The service account key should be created in the Google Cloud Console and should have the necessary permissions to access the bucket (typically Storage Admin role on the bucket).

GCP System Identity

Warning

Enabling GCP system identities grants Lakekeeper access to any storage location the service account has permissions for. Carefully review and limit the permissions of the service account to avoid unintended access to sensitive resources.

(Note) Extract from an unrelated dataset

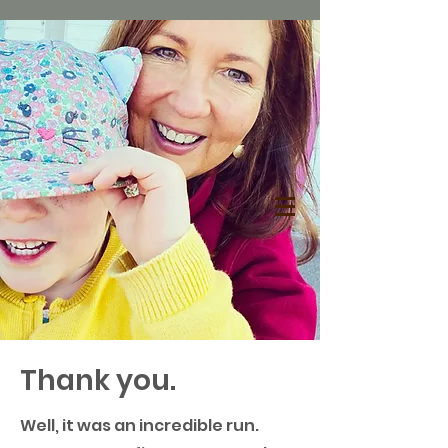
Thank you.
Well, it was an incredible run.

Additionally, limit Warehouse creation permissions in Lakekeeper to users who are authorized to access all locations that the system identity can access.

GCP system identities allow Lakekeeper to authenticate using the service account that the application is running as. This can be either a Compute Engine default service account or a user-assigned service account. To enable this feature system-wide, set the following environment variable:

LAKEKEEPER__ENABLE_GCP_SYSTEM_CREDENTIALS=true
When using system identity, Lakekeeper will use the service account associated with the application or virtual machine to access Google Cloud Storage (GCS). Ensure that the service account has the necessary permissions, such as the Storage Admin role on the target bucket.